Театральные дела его теперь интересовали особо.

«Мою пьесу вдруг разрешили, о чем сюда прибыла депеша. Видимо, наш театр ее скоро начнет репетировать. Скажи про нее Пергаменту[8]. Я ее ведь совсем наново написал, и она теперь милашка. Пусть Пергамент поставит. Эту пьеску я уже одиннадцать раз читал вслух офицерам, и, ты знаешь, — она имеет огромный успех у слушателей. Были случаи, когда обсуждение пьески превращалось в настоящий митинг. Прочитай газетную вырезку, которую я тебе посылаю. Это действительно так и было.

Зачем тебе на Черное море? Приезжай лучше к нам. А?»

«…Из Ленинграда я получил милицейское письмо. Стилем бюро похоронных процессий меня извещают, что украденные у меня вещи не найдены. Кроме того, мне дано понять между строчек, что я симулянт и что вообще у меня никаких вещей не было. Завтра накропаю большую ябеду Ивану Васильевичу Бодунову в Москву. Пусть проберет своих ленинградских знакомых».

Рецензия в «Литературной газете» обидела его, ранила, и это чувствуется в других его письмах из Полярного.

«Многоуважаемый Александр Петрович! Чем объяснить Ваше молчание? Ужели тем, что меня обругали? Стоит ли из-за этого не писать мне, если учесть, что по существу я преотличный человек?..

________________________________________

ЧТО НУЖНО СДЕЛАТЬ
a – Сколько раз, согласно отрывку, пьеса уже была прочитана вслух офицерам?
b – Выпишите из отрывка дословно фрагмент, начиная со слов «Театральные дела его» и далее вплоть до слов «так и было.».

СОХРАНЁННЫЕ ДАННЫЕ
________________________________________

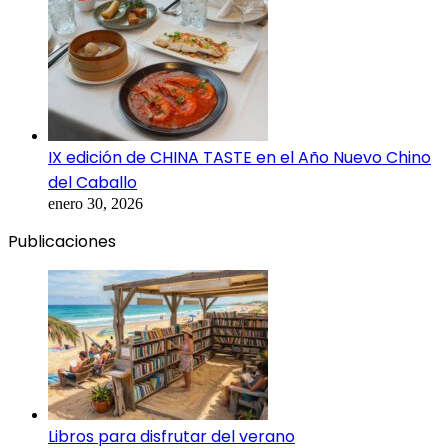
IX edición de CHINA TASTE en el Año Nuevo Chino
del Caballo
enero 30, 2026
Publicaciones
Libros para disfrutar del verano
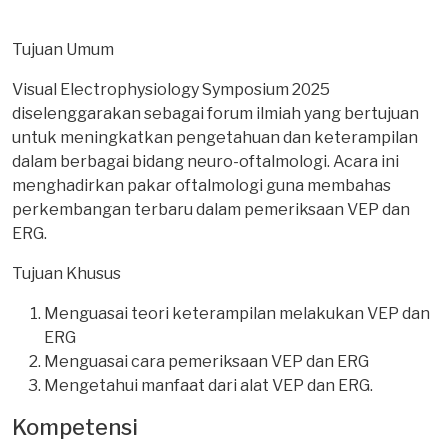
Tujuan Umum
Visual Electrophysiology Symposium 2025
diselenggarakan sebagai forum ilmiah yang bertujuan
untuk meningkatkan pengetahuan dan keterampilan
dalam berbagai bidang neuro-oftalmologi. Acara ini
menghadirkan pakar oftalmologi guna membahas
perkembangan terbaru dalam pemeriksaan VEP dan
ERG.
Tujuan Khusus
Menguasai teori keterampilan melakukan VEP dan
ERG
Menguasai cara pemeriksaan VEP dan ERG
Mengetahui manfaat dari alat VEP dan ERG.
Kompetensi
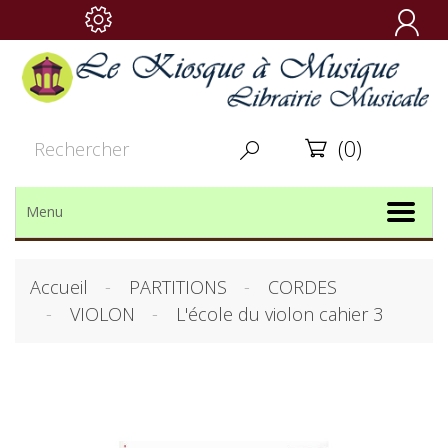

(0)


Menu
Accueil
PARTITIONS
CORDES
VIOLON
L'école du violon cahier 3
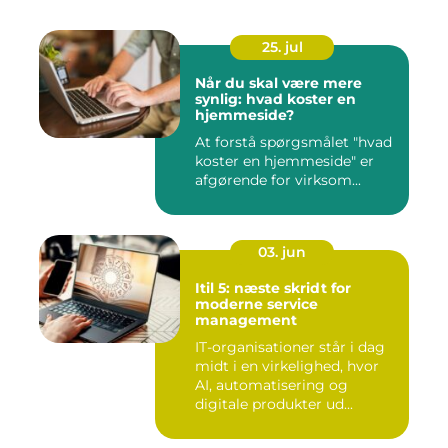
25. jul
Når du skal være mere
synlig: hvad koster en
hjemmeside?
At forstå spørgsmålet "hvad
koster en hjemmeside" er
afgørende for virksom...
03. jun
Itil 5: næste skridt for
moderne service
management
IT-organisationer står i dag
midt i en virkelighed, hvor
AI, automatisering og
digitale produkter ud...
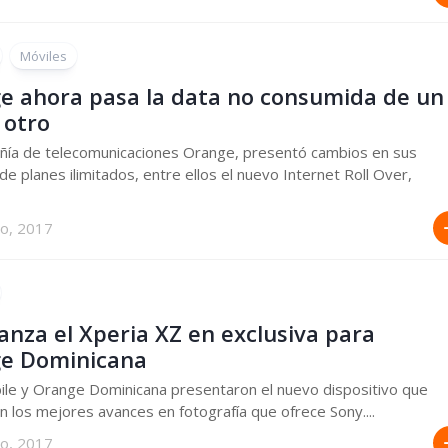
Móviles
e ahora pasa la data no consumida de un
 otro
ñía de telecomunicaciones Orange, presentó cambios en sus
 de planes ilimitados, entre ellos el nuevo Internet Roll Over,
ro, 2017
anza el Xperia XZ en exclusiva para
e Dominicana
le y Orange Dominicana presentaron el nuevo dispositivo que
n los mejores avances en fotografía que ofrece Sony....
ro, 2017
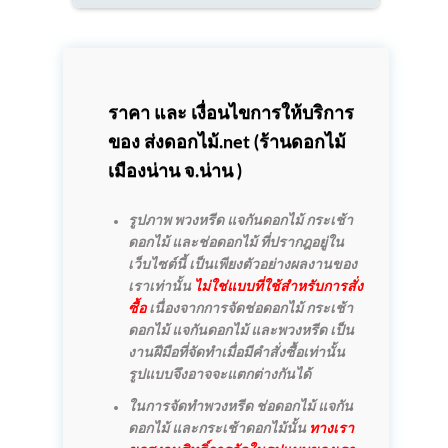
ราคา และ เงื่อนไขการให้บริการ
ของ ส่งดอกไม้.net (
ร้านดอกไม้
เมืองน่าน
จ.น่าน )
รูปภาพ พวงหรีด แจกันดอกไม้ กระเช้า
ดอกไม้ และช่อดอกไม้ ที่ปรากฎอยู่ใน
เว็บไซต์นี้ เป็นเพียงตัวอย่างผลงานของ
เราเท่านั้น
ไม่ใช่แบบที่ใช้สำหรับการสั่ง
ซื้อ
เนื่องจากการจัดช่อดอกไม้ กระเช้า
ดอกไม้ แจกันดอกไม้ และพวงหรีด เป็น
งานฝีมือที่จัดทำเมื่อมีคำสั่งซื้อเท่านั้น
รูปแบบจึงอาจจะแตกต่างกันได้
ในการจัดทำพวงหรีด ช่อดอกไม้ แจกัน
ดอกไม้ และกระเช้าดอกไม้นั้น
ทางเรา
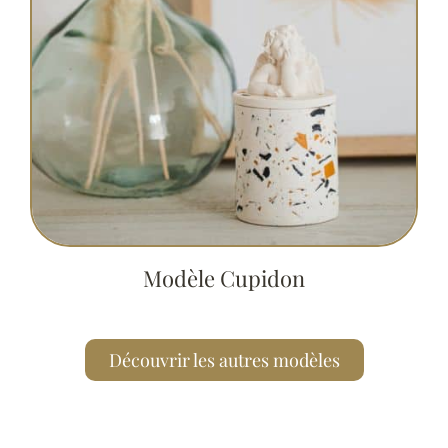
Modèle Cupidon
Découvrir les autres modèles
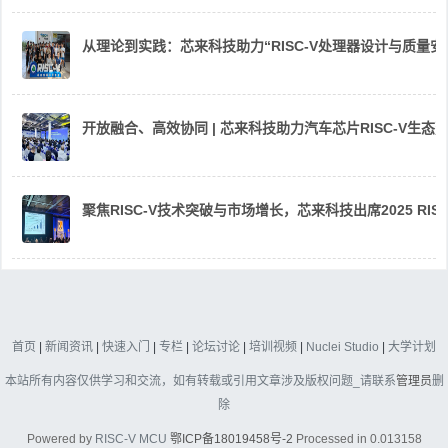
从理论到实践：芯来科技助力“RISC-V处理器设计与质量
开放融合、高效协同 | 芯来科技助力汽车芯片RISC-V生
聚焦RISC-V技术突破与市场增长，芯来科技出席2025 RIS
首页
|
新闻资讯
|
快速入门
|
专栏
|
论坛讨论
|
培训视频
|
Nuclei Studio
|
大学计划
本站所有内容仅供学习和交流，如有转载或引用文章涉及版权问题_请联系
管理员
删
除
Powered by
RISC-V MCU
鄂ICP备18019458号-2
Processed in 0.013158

________________________________________

ОТВЕТЫ ПО ПОРЯДКУ
a – Одиннадцать раз.

b –
Театральные дела его теперь интересовали особо.

«Мою пьесу вдруг разрешили, о чем сюда прибыла депеша. Видимо, наш театр ее скоро начнет репетировать. Скажи про нее Пергаменту[8]. Я ее ведь совсем наново написал, и она теперь милашка. Пусть Пергамент поставит. Эту пьеску я уже одиннадцать раз читал вслух офицерам, и, ты знаешь, — она имеет огромный успех у слушателей. Были случаи, когда обсуждение пьески превращалось в настоящий митинг. Прочитай газетную вырезку, которую я тебе посылаю. Это действительно так и было.